EXERCISE AIM:
Every line below from the one containing "thumb tip: (231, 100)" through the one containing "pinky tip: (126, 176)" is to be printed exactly, with the pictures omitted.

Human keypoint data
******
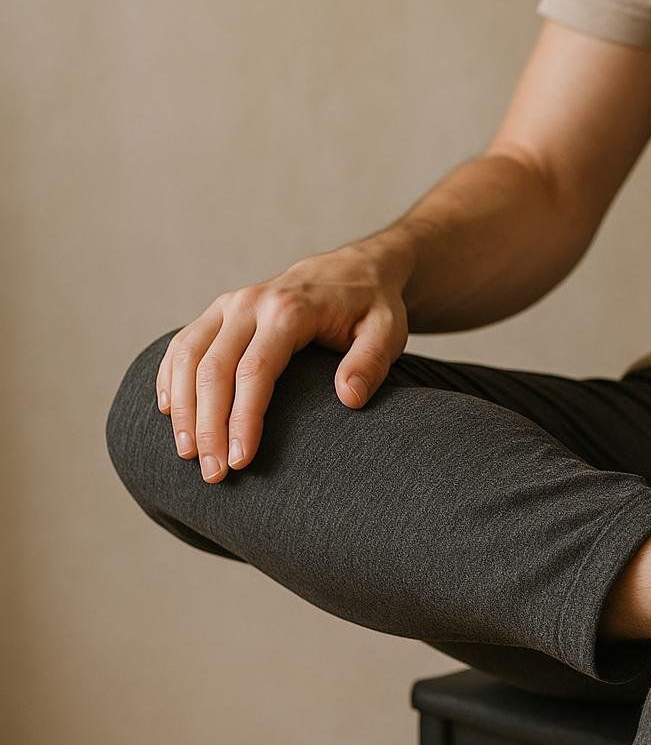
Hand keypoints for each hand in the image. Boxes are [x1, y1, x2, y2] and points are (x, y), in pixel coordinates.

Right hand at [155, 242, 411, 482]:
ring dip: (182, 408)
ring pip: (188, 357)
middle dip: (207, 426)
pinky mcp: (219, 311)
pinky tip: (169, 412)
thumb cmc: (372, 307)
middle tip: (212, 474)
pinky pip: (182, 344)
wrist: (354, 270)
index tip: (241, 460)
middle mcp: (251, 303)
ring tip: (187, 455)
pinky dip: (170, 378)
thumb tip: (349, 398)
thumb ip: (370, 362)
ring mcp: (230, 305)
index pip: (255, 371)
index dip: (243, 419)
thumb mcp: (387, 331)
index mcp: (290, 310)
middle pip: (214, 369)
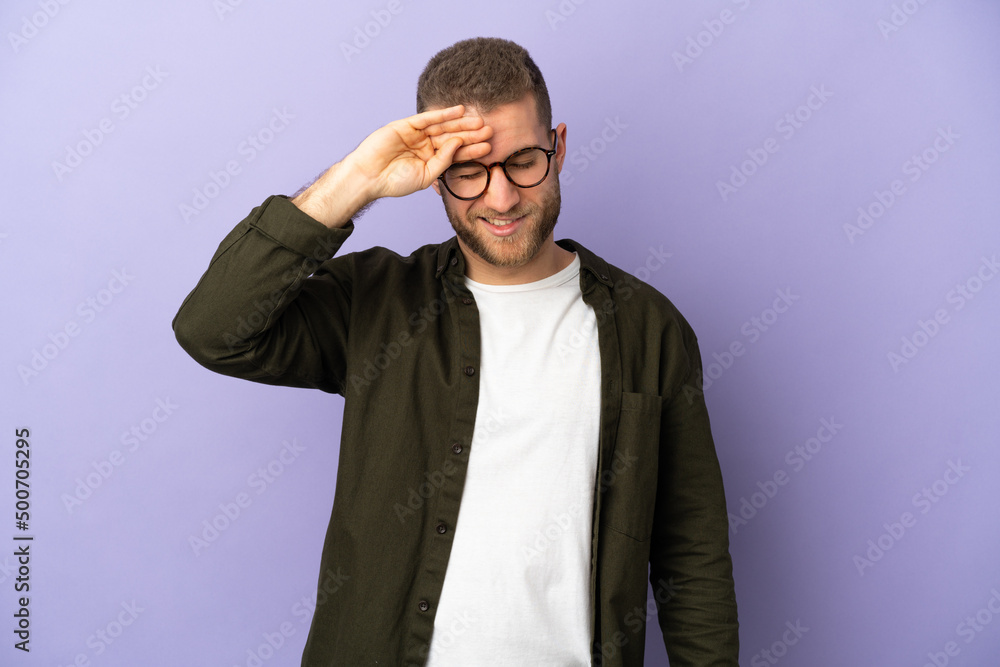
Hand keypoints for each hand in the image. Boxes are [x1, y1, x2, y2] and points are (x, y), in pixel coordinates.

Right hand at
******
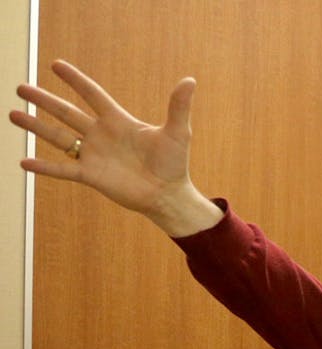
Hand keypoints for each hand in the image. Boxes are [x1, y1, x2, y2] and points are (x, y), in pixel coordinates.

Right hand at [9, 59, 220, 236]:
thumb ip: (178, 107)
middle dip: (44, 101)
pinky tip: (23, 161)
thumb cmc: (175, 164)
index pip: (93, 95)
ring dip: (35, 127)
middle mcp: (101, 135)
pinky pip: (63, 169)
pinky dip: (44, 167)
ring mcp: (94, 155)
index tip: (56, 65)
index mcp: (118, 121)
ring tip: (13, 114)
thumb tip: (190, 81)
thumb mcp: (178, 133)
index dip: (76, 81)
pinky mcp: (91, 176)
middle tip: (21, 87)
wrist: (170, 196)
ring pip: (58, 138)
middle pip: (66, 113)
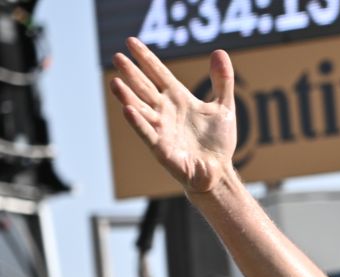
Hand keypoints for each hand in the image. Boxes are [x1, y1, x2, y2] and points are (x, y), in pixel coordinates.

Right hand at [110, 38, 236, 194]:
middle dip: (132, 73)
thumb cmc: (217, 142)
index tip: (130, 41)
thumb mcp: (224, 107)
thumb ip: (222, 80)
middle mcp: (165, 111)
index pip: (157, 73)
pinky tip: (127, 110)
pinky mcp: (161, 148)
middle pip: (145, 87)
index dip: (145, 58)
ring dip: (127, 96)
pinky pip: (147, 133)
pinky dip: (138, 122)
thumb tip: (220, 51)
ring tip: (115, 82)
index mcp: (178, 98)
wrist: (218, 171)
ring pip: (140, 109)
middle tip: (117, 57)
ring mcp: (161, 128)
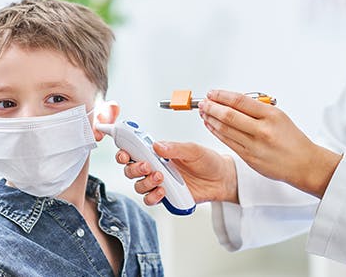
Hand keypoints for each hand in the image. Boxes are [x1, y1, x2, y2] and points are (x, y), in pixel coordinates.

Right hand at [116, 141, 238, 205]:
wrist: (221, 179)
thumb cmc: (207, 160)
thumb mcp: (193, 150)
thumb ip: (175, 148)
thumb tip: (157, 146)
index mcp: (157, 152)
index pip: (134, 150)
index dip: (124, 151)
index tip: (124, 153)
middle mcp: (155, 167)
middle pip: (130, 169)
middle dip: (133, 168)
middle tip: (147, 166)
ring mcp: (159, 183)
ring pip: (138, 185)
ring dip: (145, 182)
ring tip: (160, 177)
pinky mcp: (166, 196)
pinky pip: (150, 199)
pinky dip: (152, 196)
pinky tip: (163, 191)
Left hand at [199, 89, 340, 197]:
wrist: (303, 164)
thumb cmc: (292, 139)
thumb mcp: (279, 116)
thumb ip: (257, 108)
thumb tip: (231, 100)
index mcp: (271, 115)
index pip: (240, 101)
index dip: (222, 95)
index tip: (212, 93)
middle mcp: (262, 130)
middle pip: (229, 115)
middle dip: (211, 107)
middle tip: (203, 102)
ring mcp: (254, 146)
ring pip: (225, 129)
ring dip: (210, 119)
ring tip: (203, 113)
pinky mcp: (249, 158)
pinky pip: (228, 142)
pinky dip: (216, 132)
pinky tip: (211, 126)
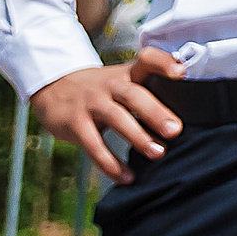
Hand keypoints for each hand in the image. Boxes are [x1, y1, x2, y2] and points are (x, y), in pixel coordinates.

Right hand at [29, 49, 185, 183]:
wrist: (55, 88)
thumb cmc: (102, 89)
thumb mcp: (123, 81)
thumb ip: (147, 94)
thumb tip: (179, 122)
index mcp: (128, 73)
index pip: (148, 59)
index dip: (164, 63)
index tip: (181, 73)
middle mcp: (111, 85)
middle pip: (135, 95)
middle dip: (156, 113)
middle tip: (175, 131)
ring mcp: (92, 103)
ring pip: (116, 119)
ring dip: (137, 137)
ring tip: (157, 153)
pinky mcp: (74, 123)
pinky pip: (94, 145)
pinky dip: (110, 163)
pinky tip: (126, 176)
******
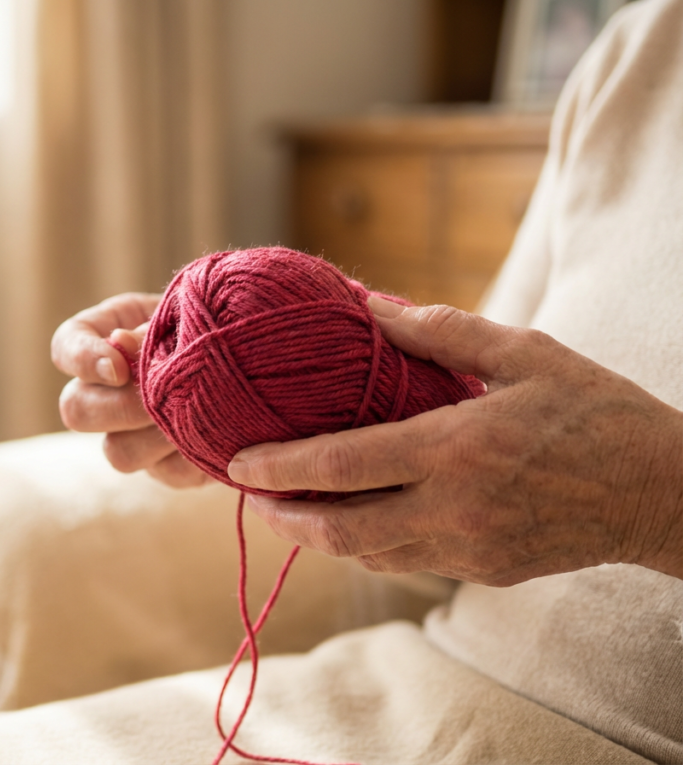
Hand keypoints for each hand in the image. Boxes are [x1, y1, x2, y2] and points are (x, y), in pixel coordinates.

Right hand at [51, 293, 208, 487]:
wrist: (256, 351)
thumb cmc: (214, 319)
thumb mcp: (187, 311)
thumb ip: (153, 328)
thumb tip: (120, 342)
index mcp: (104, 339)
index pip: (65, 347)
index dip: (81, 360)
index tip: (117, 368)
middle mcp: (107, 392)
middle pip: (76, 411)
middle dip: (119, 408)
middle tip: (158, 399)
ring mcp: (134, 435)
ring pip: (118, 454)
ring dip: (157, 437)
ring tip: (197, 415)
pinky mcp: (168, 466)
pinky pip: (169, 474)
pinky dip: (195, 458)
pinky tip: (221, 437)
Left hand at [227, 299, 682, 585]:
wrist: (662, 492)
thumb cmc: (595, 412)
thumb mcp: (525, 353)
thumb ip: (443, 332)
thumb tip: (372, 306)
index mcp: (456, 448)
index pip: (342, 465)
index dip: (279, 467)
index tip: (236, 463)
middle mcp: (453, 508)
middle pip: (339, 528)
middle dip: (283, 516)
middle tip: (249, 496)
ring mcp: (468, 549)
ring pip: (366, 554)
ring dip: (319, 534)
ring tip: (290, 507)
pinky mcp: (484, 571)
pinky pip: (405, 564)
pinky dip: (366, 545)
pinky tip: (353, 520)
******
WORKED SOLUTION:
thumb tip: (231, 100)
index mcp: (271, 115)
index pip: (240, 101)
index dip: (222, 95)
index tip: (212, 93)
middle mcp: (262, 130)
middle pip: (229, 115)
middle dip: (211, 107)
middle tip: (203, 102)
ring mcp: (254, 146)
ring pip: (225, 129)
ring dip: (210, 119)
ring tip: (203, 113)
pinky mcp: (249, 158)
pinky pip: (228, 142)
pinky dip: (216, 132)
pinky tip: (211, 126)
Hand keypoints for each hand in the image. Boxes are [x1, y1, x2, y2] and points are (x, y), in pixel coordinates.

Right hand at [29, 49, 185, 183]:
wrist: (55, 88)
thumb cmc: (102, 89)
thumb mcp: (123, 81)
thumb ip: (147, 94)
thumb tip: (179, 122)
index mcp: (128, 73)
index pip: (148, 59)
index dip: (164, 63)
index tip: (181, 73)
middle mcp: (111, 85)
middle pip: (135, 95)
middle dip: (156, 113)
middle tip: (175, 131)
ring mcp: (92, 103)
ring pip: (116, 119)
ring dip: (137, 137)
ring tip: (157, 153)
pinky mcp: (74, 123)
pinky pip: (94, 145)
pinky dip: (110, 163)
pinky tip: (126, 176)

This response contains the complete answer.